Вид с Монблана. Повести из цикла «Третий подъезд слева» (сборник) - страница 5
Приглашать дважды меня не пришлось, ведь там была и Моямарусечка, способная скрасить любые тяготы совместного существования с Августой.
С самого начала Августа ошарашила меня просьбой не отлучаться далеко за калитку, потому что «там ходят разные люди». Она подчеркнула голосом слово «разные». И я снова подумала, что Августины странности – свидетельство неведомой, но прогрессирующей душевной болезни.
Впрочем, загородная жизнь с Августой оказалась не обременительной, а в чем-то приятной. Хозяйством она занималась сама, я только бегала в соседний сельмаг за продуктами. Огорода не было. Вместо него Августа разбила возле крыльца клумбу, на которой росли бледные, опрятно-небрежные, «расхристанные» (Августино выражение) пионы, цветом напоминающие цвет оперенья Моеймарусечки.
Вот этим пионам, избыточно роскошным, клонящимся под собственной тяжестью, Августа и посвящала все свободное от готовки обедов и чтения книг время.
Клетка с Моеймарусечкой висела на вбитом в потолок толстом крюке возле окна Августиной комнаты, которую тетка временно уступила мне. Мера предосторожности с крюком была не лишней, потому что к нам во двор частенько наведывался бандитской наружности соседский кот, завидев которого еще издали, Моямарусечка топорщила крылья и мрачно изрекала: «Душегуб» – неизменно Августиным хрипловатым голосом.
Несколько взятых с собой книжек по школьной программе я быстро одолела и переключилась на томик былин и сказок, оставшийся на полке, видимо, еще от прежних хозяев.
– Детство решила вспомнить? – поинтересовалась Августа, застав меня за этим чтением. – Ну-ну… А известно тебе, кто настоящий герой русской сказки?
Выбрать между Иваном-царевичем и Иваном-дураком, зная теткину стервозность, было не сложно:
– Иван-дурак.
– Дудки.
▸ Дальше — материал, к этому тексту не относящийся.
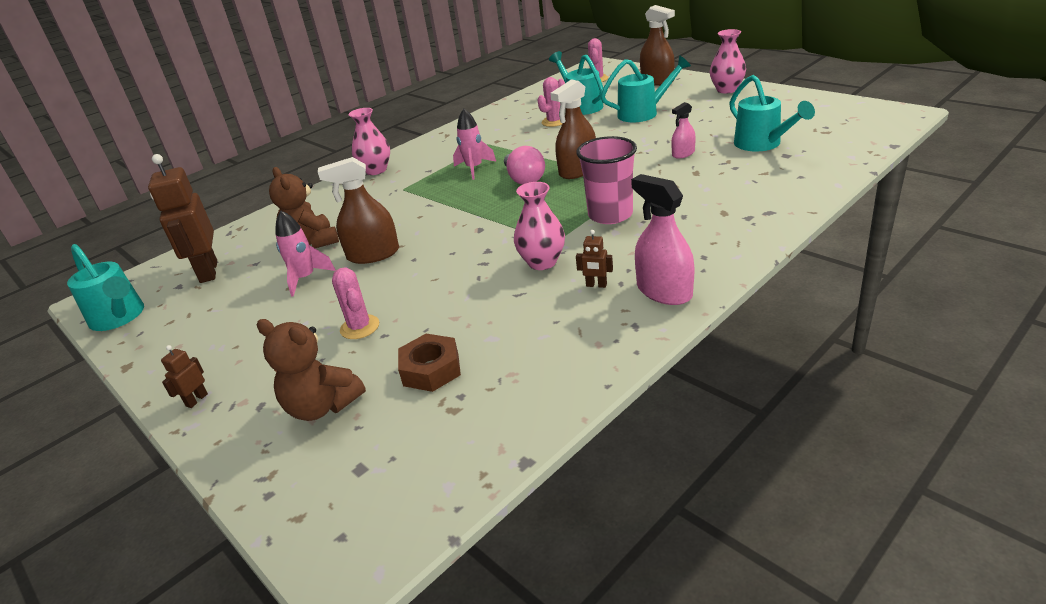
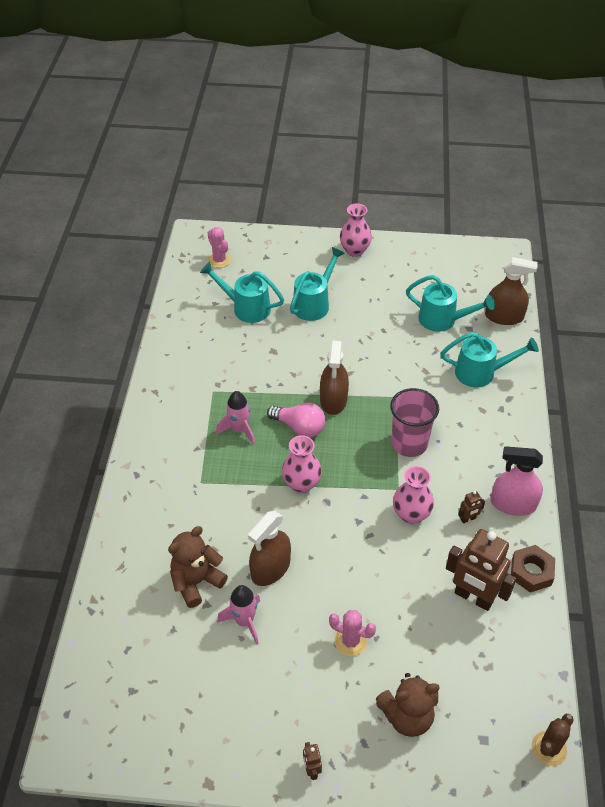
camera: 45 degrees left, 15 degrees up
turquoise watering can [67,244,144,331] -> turquoise watering can moved to [441,332,539,387]
brown robot [148,154,217,283] -> brown robot moved to [446,529,516,611]
brown teddy bear [269,167,339,248] -> brown teddy bear turned 120 degrees clockwise [168,526,228,608]
pink vase [349,108,390,175] -> pink vase moved to [282,435,322,493]
brown nut [398,334,461,392] -> brown nut moved to [511,545,555,593]
pink cactus [538,77,565,127] -> none
brown spray bottle [640,5,675,86] -> brown spray bottle moved to [485,257,537,325]
pink spray bottle [671,102,696,159] -> none
none -> brown cactus [532,714,574,766]

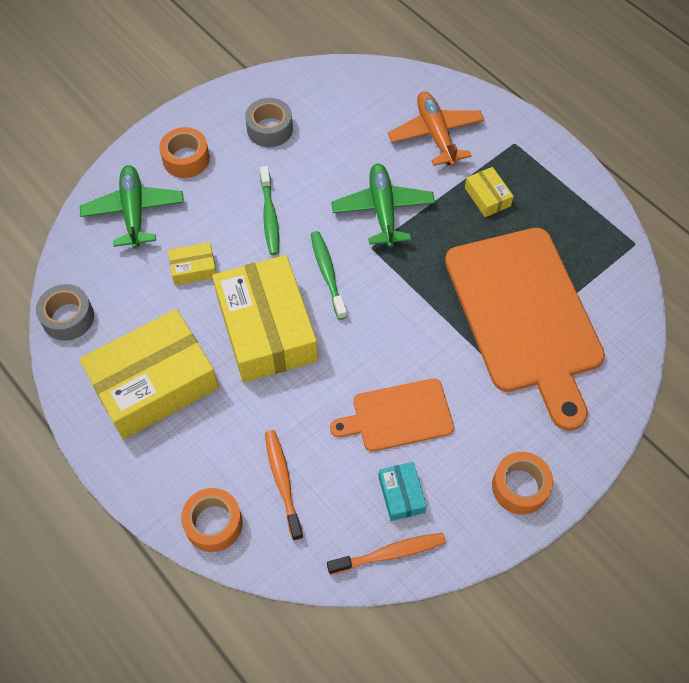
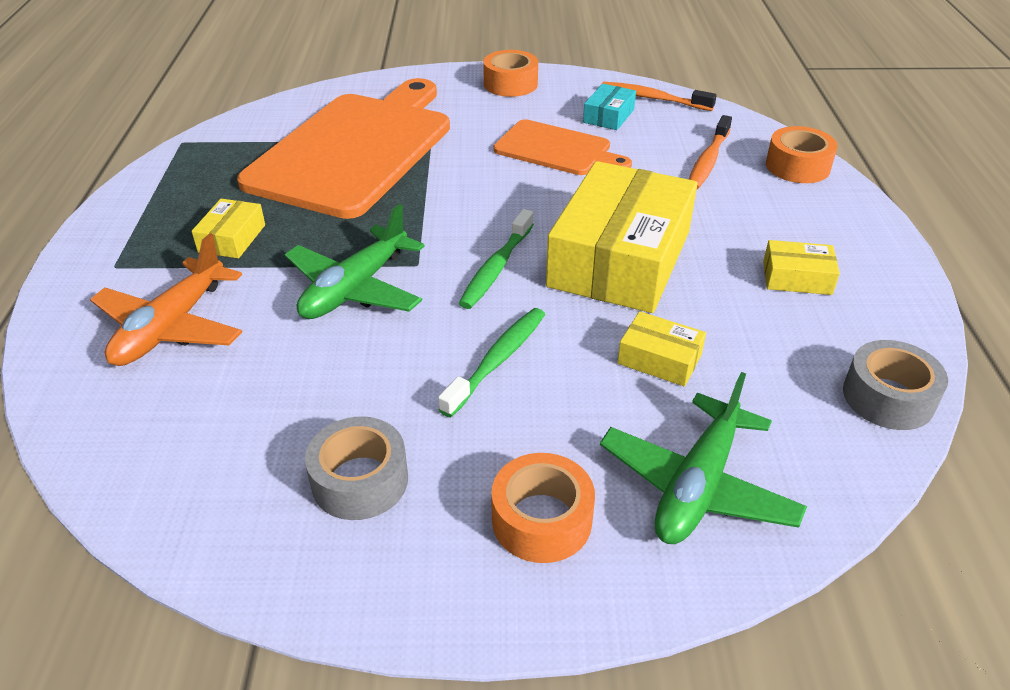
camera: 140 degrees left, 20 degrees down
yellow box [79,309,219,440] -> yellow box [763,240,840,295], size x0.43

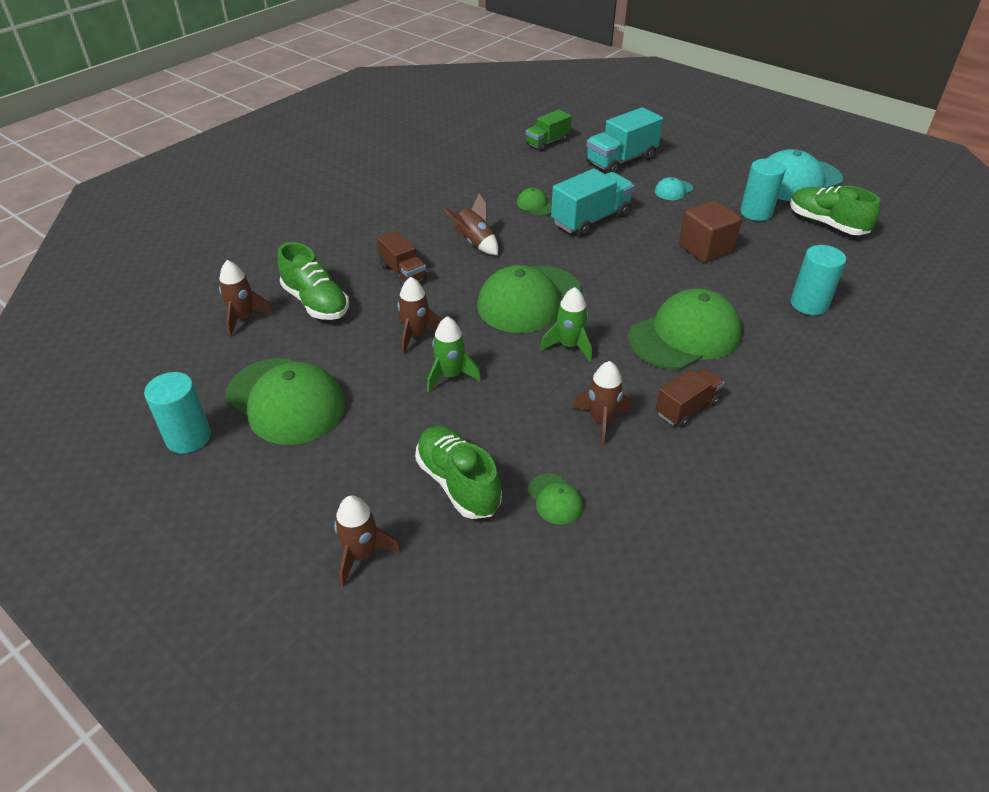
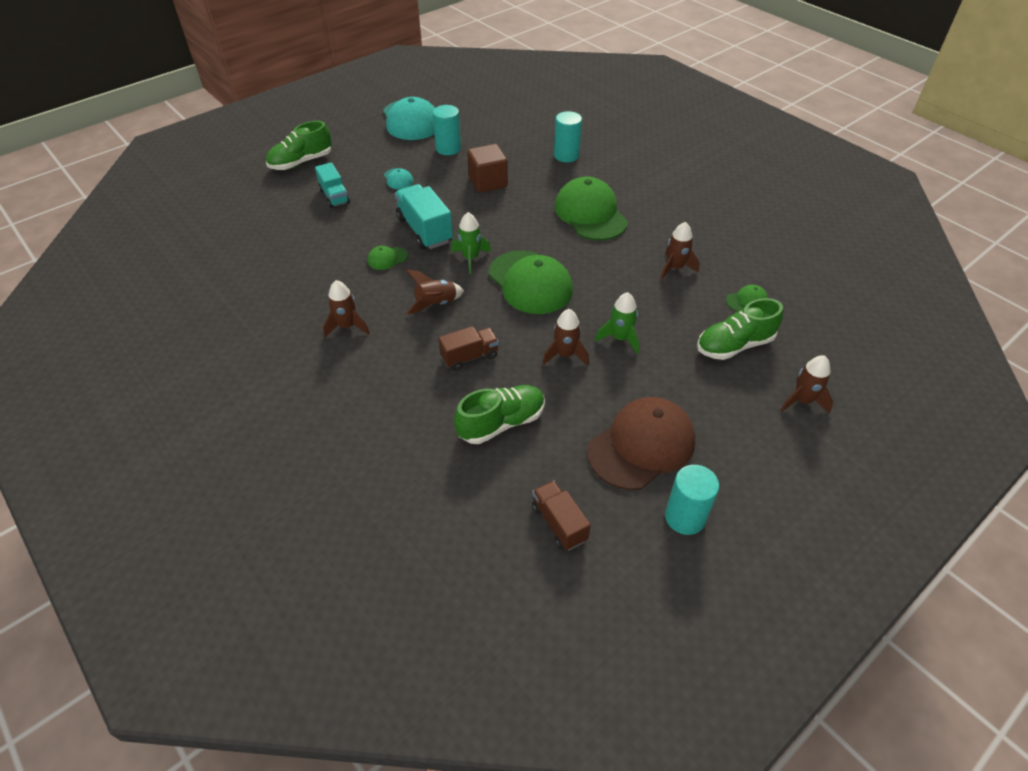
camera: 80 degrees left, 5 degrees up
brown rocket [219,260,274,337] -> brown rocket moved to [323,280,370,337]
green cap [226,358,346,445] -> brown cap [587,397,695,490]
green truck [526,110,572,151] -> none
green rocket [540,287,592,362] -> green rocket moved to [451,212,491,274]
turquoise truck [586,107,663,173] -> turquoise truck [315,162,350,208], size x0.64
brown truck [656,368,725,428] -> brown truck moved to [532,480,591,550]
green shoe [790,186,881,235] -> green shoe moved to [266,121,332,170]

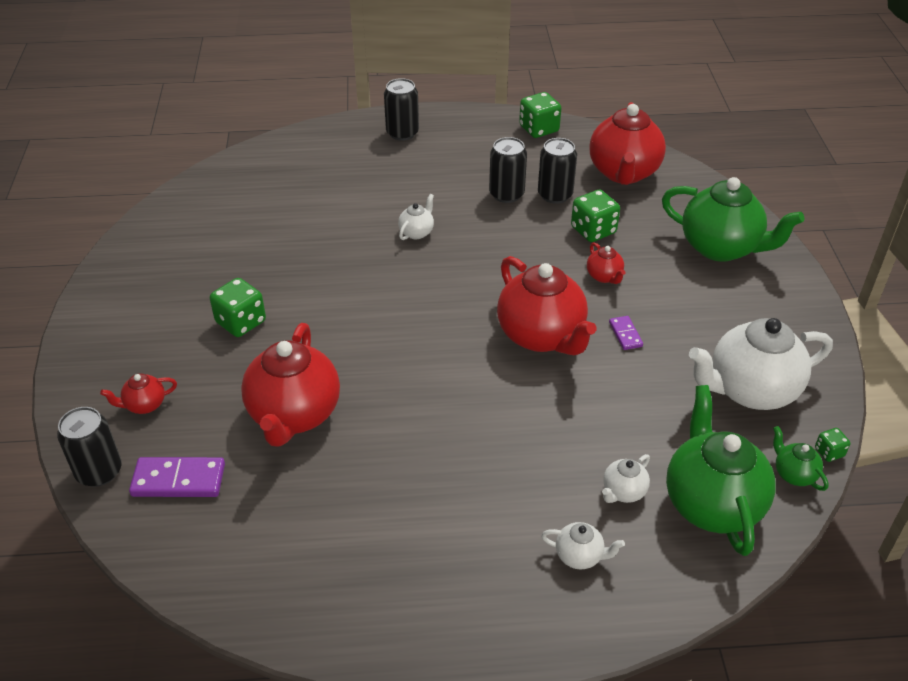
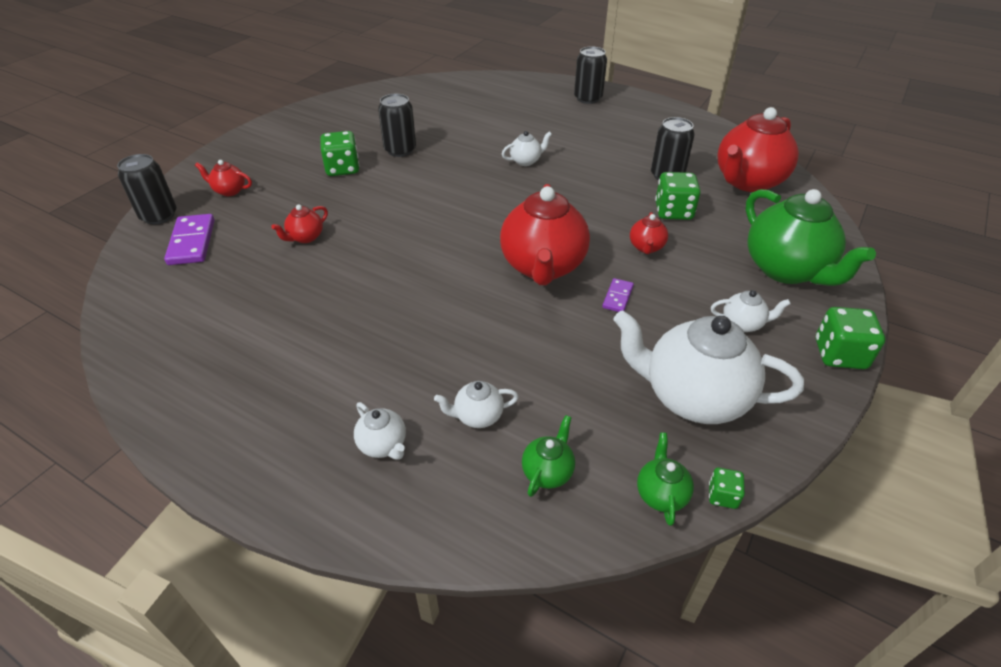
camera: 35 degrees right, 0 degrees up
purple domino [129,457,225,497] -> purple domino turned 45 degrees clockwise [164,214,215,265]
red teapot [241,323,340,447] -> red teapot [272,204,328,243], size x0.45
black can [489,137,527,203] -> black can moved to [378,94,416,157]
green dice [519,92,561,138] -> green dice moved to [816,307,885,369]
green teapot [666,385,776,556] -> green teapot [522,415,575,497], size x0.45
none -> white teapot [711,290,791,332]

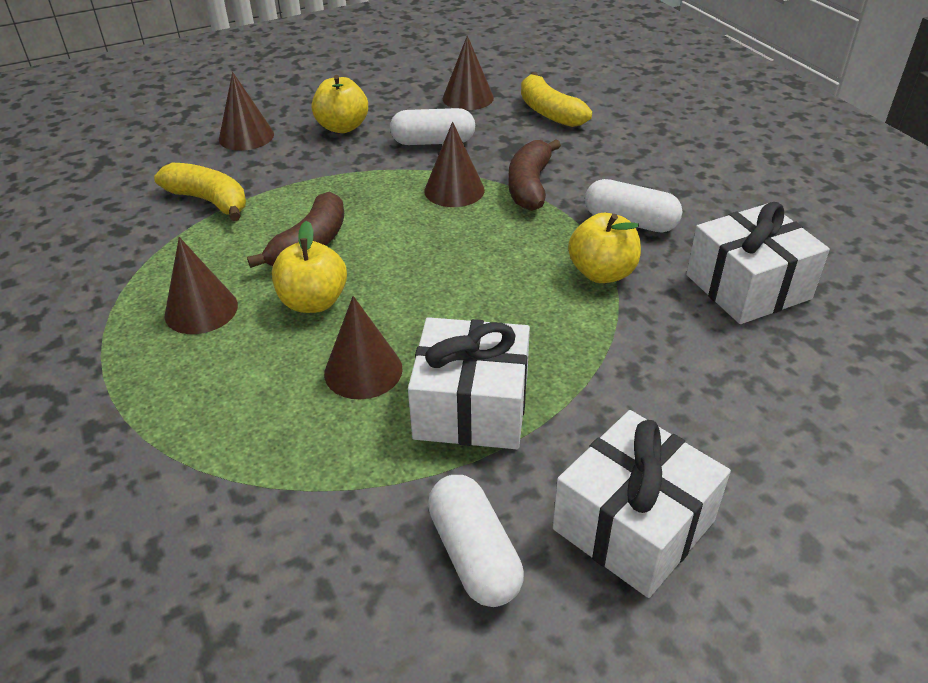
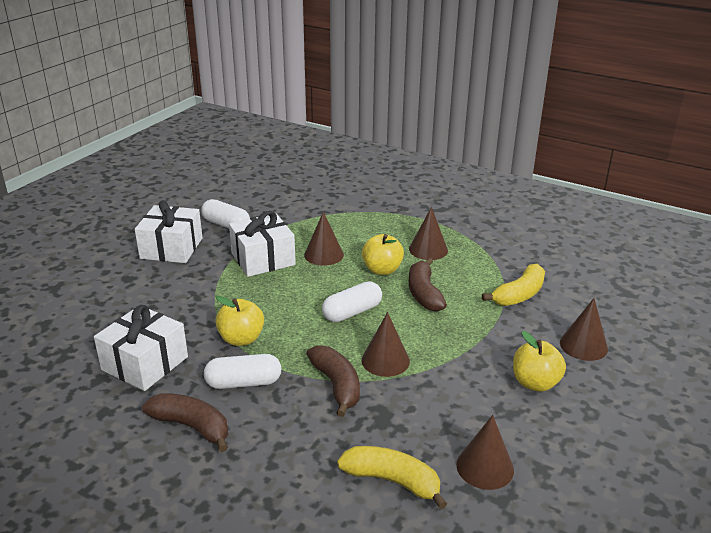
camera: 145 degrees right, 10 degrees down
yellow banana [154,163,246,221] -> yellow banana turned 45 degrees counterclockwise [482,264,545,306]
white capsule [390,108,475,145] -> white capsule moved to [322,282,382,322]
none -> brown banana [142,393,228,452]

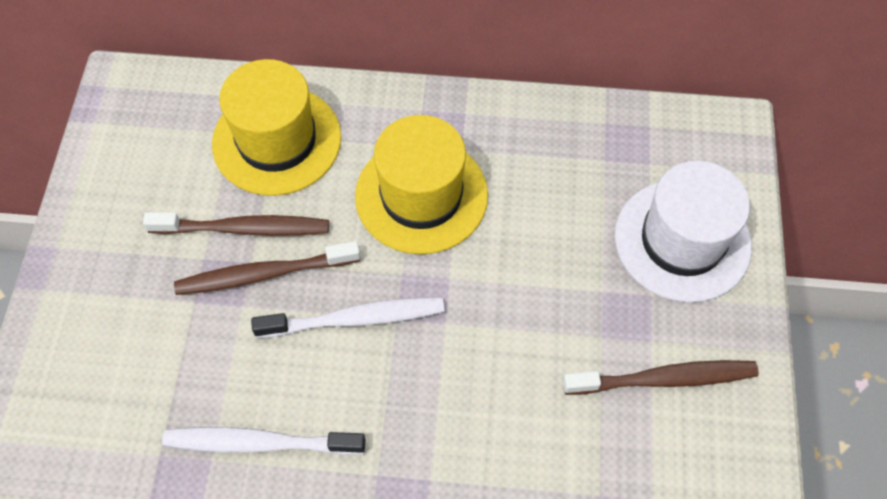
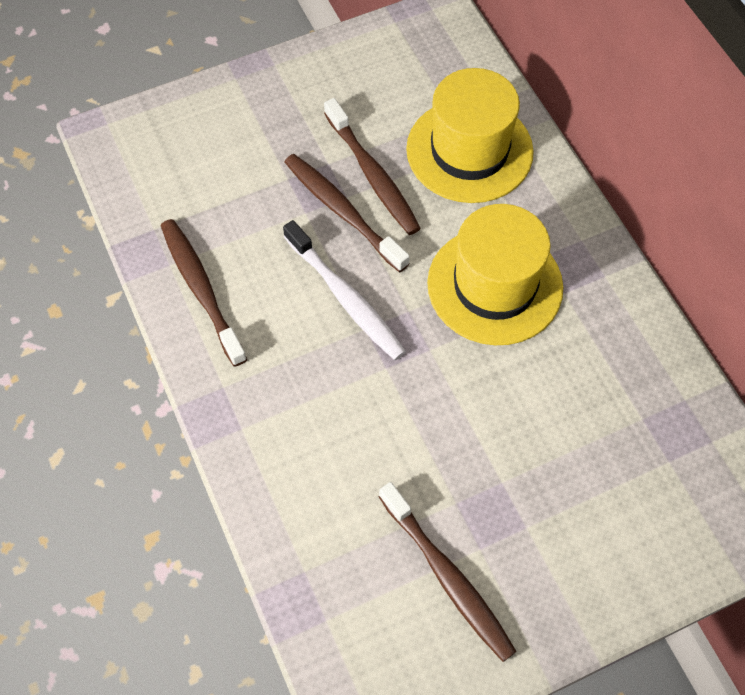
camera: 60 degrees right, 0 degrees up
white toothbrush [162,427,366,455] -> brown toothbrush [161,219,247,367]
white hat [615,161,752,303] -> none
Слишком простое решение. – Августа закурила и ее серебряные браслеты, тихо звякнув, спустились от запястья к локтю. – Белый бычок, вот кто. Сказку про Белого бычка знаешь?
Про Белого бычка я знала только поговорку. Но теперь, после Августиного вопроса, мне вспомнился вдруг бычок из стихотворения Барто. Я представила, как идет он, качаясь, по доске, которая вот-вот оборвется, идет в страхе, что сейчас упадет, но не падает, и пытка эта повторяется до бесконечности… И еще я вспомнила, что в скотоводстве бычков оставляют одного-двух «на развод», а остальных забивают, отсюда и появляется в магазинах нежное мясо – телятина.
Тетка разглядывала меня, довольная произведенным впечатлением.
Но вполне вероятно, что мысли мои были не результатом Августиного коварного, с тайным расчетом заданного вопроса, а игрой моего собственного расходившегося воображения.
С воображением у меня и всегда было «все в порядке» (выражение отца), но в то лето оно действительно «расходилось». Не знаю, что было тому причиной: свойства натуры или гормональные бури, сотрясавшие мой организм.
Каждый вечер, когда начинало темнеть, я забиралась на лестницу, приставленную с наружной стороны дома к чердаку, и смотрела, как проступают в небе звезды. Для таких наблюдений хороши были безлунные, самые черные ночи августа, когда твердь земная и небесная сливались, и кругом был космос, и ничего больше.
Я рассматривала звездное небо так же внимательно, как моя тетка Августа рассматривала рентгеновские снимки.
– Что ты делаешь на лестнице? – спросила Августа, застукав меня во время ночных посиделок.